Experiments with Binarized Neural Networks in Pytorch.
The code provides a clean implementation of Binned Neural Networks with a custom CUDA kernel for the forward pass. It incorporates the main ideas introduced in Binarized Neural Networks paper.
The only layer available at the moment is BinaryLinear
, which is a
binarized version of torch.nn.Linear
. The optimized forward pass kernel
is available via the use_xnor_kernel
argument.
The code requires CUDA 10.2+.
- Install the Python dependencies:
pip install -r requirements.txt
- Install the optimized forward pass CUDA kernel for the
BinaryLinear
:
cd cuda && pip install .
If this fails, you can try to explicitly specify the compiler you want to use via the CXX
environment variable:
CXX=g++ pip install .
experiments/mnist_mlp.py contains an example experiment with an MLP network on the MNIST dataset.

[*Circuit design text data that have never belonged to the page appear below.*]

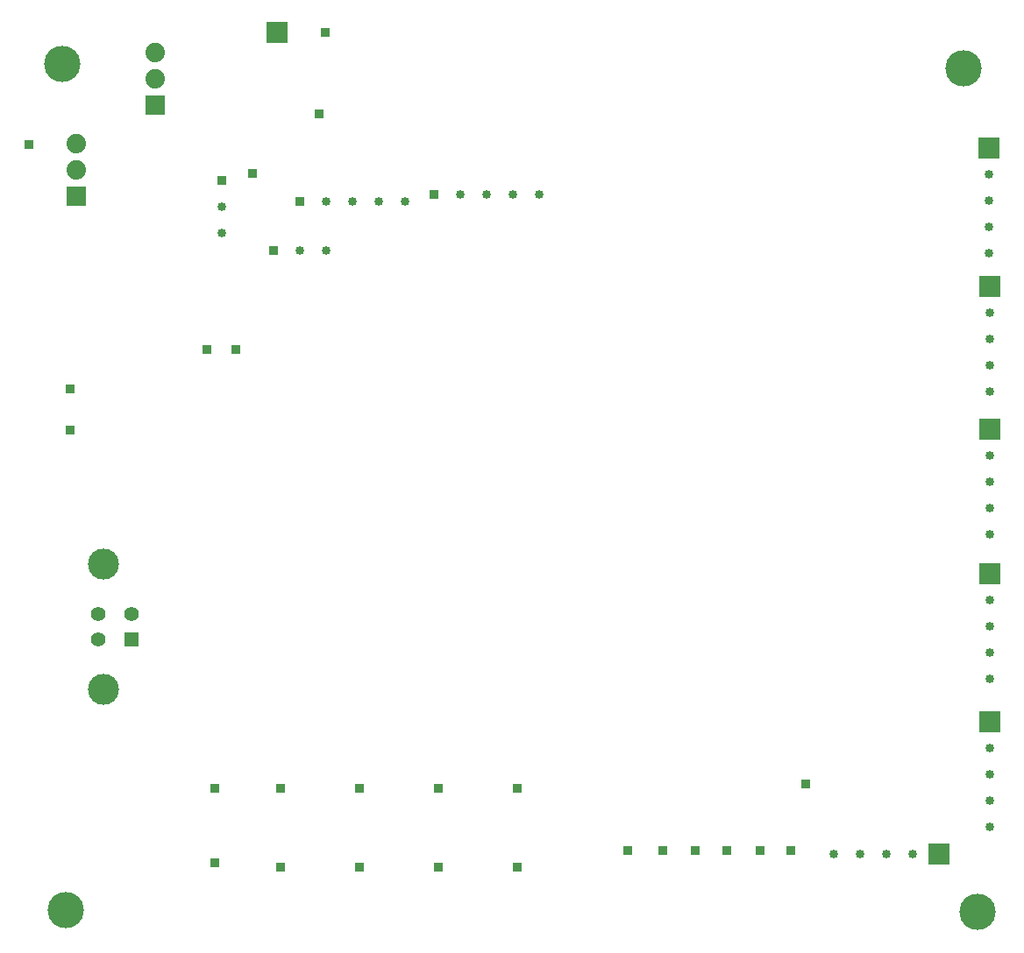
<source format=gbr>
%TF.GenerationSoftware,KiCad,Pcbnew,(6.0.2)*%
%TF.CreationDate,2023-01-31T11:03:36+01:00*%
%TF.ProjectId,schematic,73636865-6d61-4746-9963-2e6b69636164,rev?*%
%TF.SameCoordinates,Original*%
%TF.FileFunction,Soldermask,Bot*%
%TF.FilePolarity,Negative*%
%FSLAX46Y46*%
G04 Gerber Fmt 4.6, Leading zero omitted, Abs format (unit mm)*
G04 Created by KiCad (PCBNEW (6.0.2)) date 2023-01-31 11:03:36*
%MOMM*%
%LPD*%
G01*
G04 APERTURE LIST*
%ADD10R,0.850000X0.850000*%
%ADD11O,0.850000X0.850000*%
%ADD12R,2.000000X2.000000*%
%ADD13R,1.879600X1.879600*%
%ADD14C,1.879600*%
%ADD15C,3.500000*%
%ADD16R,1.400000X1.400000*%
%ADD17C,1.400000*%
%ADD18C,3.000000*%
G04 APERTURE END LIST*
D10*
%TO.C,SW_1*%
X74340000Y-120220000D03*
%TD*%
%TO.C,TP1*%
X50000000Y-50400000D03*
%TD*%
%TO.C,TP1.1*%
X74340000Y-112600000D03*
%TD*%
%TO.C,J1*%
X76200000Y-55880000D03*
D11*
X78740000Y-55880000D03*
X81280000Y-55880000D03*
X83820000Y-55880000D03*
X86360000Y-55880000D03*
%TD*%
D12*
%TO.C,J11*%
X137880000Y-119000000D03*
D11*
X135340000Y-119000000D03*
X132800000Y-119000000D03*
X130260000Y-119000000D03*
X127720000Y-119000000D03*
%TD*%
D10*
%TO.C,TP6*%
X107800000Y-118600000D03*
%TD*%
%TO.C,TP2*%
X71600000Y-53200000D03*
%TD*%
%TO.C,J5*%
X73660000Y-60600000D03*
D11*
X76200000Y-60600000D03*
X78740000Y-60600000D03*
%TD*%
D12*
%TO.C,J9*%
X142800000Y-77902500D03*
D11*
X142800000Y-80442500D03*
X142800000Y-82982500D03*
X142800000Y-85522500D03*
X142800000Y-88062500D03*
%TD*%
D13*
%TO.C,U2*%
X62200000Y-46600000D03*
D14*
X62200000Y-44060000D03*
X62200000Y-41520000D03*
%TD*%
D10*
%TO.C,TP3*%
X78000000Y-47400000D03*
%TD*%
%TO.C,TP9*%
X117400000Y-118600000D03*
%TD*%
%TO.C,J15*%
X54000000Y-78000000D03*
%TD*%
%TO.C,TP4.1*%
X97200000Y-112600000D03*
%TD*%
%TO.C,J3*%
X68600000Y-53860000D03*
D11*
X68600000Y-56400000D03*
X68600000Y-58940000D03*
%TD*%
D10*
%TO.C,SW_2*%
X81960000Y-120220000D03*
%TD*%
%TO.C,SW_3*%
X89580000Y-120220000D03*
%TD*%
D15*
%TO.C,H1*%
X53200000Y-42600000D03*
%TD*%
D10*
%TO.C,TP11*%
X123600000Y-118600000D03*
%TD*%
%TO.C,J14*%
X54000000Y-74000000D03*
%TD*%
D12*
%TO.C,J7*%
X142740000Y-50702500D03*
D11*
X142740000Y-53242500D03*
X142740000Y-55782500D03*
X142740000Y-58322500D03*
X142740000Y-60862500D03*
%TD*%
D10*
%TO.C,SW_5*%
X68000000Y-119800000D03*
%TD*%
D13*
%TO.C,U1*%
X54600000Y-55400000D03*
D14*
X54600000Y-52860000D03*
X54600000Y-50320000D03*
%TD*%
D10*
%TO.C,TP2.1*%
X81960000Y-112600000D03*
%TD*%
%TO.C,TP5.1*%
X68000000Y-112600000D03*
%TD*%
%TO.C,SW_4*%
X97200000Y-120220000D03*
%TD*%
D15*
%TO.C,H2*%
X140300000Y-43000000D03*
%TD*%
D12*
%TO.C,J2*%
X74000000Y-39600000D03*
%TD*%
D15*
%TO.C,H4*%
X53600000Y-124400000D03*
%TD*%
D16*
%TO.C,UART*%
X59882500Y-98250000D03*
D17*
X59882500Y-95750000D03*
X56682500Y-95750000D03*
X56682500Y-98250000D03*
D18*
X57172500Y-103020000D03*
X57172500Y-90980000D03*
%TD*%
D10*
%TO.C,J13*%
X78600000Y-39600000D03*
%TD*%
%TO.C,TP10*%
X120600000Y-118600000D03*
%TD*%
D12*
%TO.C,J12*%
X142800000Y-91902500D03*
D11*
X142800000Y-94442500D03*
X142800000Y-96982500D03*
X142800000Y-99522500D03*
X142800000Y-102062500D03*
%TD*%
D10*
%TO.C,TP5*%
X67200000Y-70200000D03*
%TD*%
D15*
%TO.C,H3*%
X141600000Y-124600000D03*
%TD*%
D10*
%TO.C,TP7*%
X111200000Y-118600000D03*
%TD*%
D12*
%TO.C,J8*%
X142800000Y-64102500D03*
D11*
X142800000Y-66642500D03*
X142800000Y-69182500D03*
X142800000Y-71722500D03*
X142800000Y-74262500D03*
%TD*%
D12*
%TO.C,J10*%
X142800000Y-106190000D03*
D11*
X142800000Y-108730000D03*
X142800000Y-111270000D03*
X142800000Y-113810000D03*
X142800000Y-116350000D03*
%TD*%
D10*
%TO.C,TP4*%
X70000000Y-70200000D03*
%TD*%
%TO.C,J16*%
X125000000Y-112200000D03*
%TD*%
%TO.C,TP3.1*%
X89580000Y-112600000D03*
%TD*%
%TO.C,TP8*%
X114400000Y-118600000D03*
%TD*%
%TO.C,J4*%
X89120000Y-55200000D03*
D11*
X91660000Y-55200000D03*
X94200000Y-55200000D03*
X96740000Y-55200000D03*
X99280000Y-55200000D03*
%TD*%
M02*

</source>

Benchmarks were run on Intel(R) Core(TM) i7-9750H CPU @ 2.60GHz
/ GeForce GTX 1650 Mobile
.
The custom CUDA XNOR kernel was compared to the cuBLAS kernel on the following problems:
- (8196, 8916) x (8196, 8916) matrix multiplication
- MLP ((4096, 4096, 4096) hidden units) inference on the MNIST test set (batch size = 100); first layer and softmax projection layers were not binarized
Each experiment was repeated 100 times with torch.utils.benchmark
.
Problem | cuBLAS | XNOR |
---|---|---|
Matrix Multiplication | 425.21 ms | 155.33 ms |
MLP on MNIST test | 772.96 ms | 690.84 ms |
The full report is available in the experiments
folder.
Benchmarks were created using experiments/benchmark.py.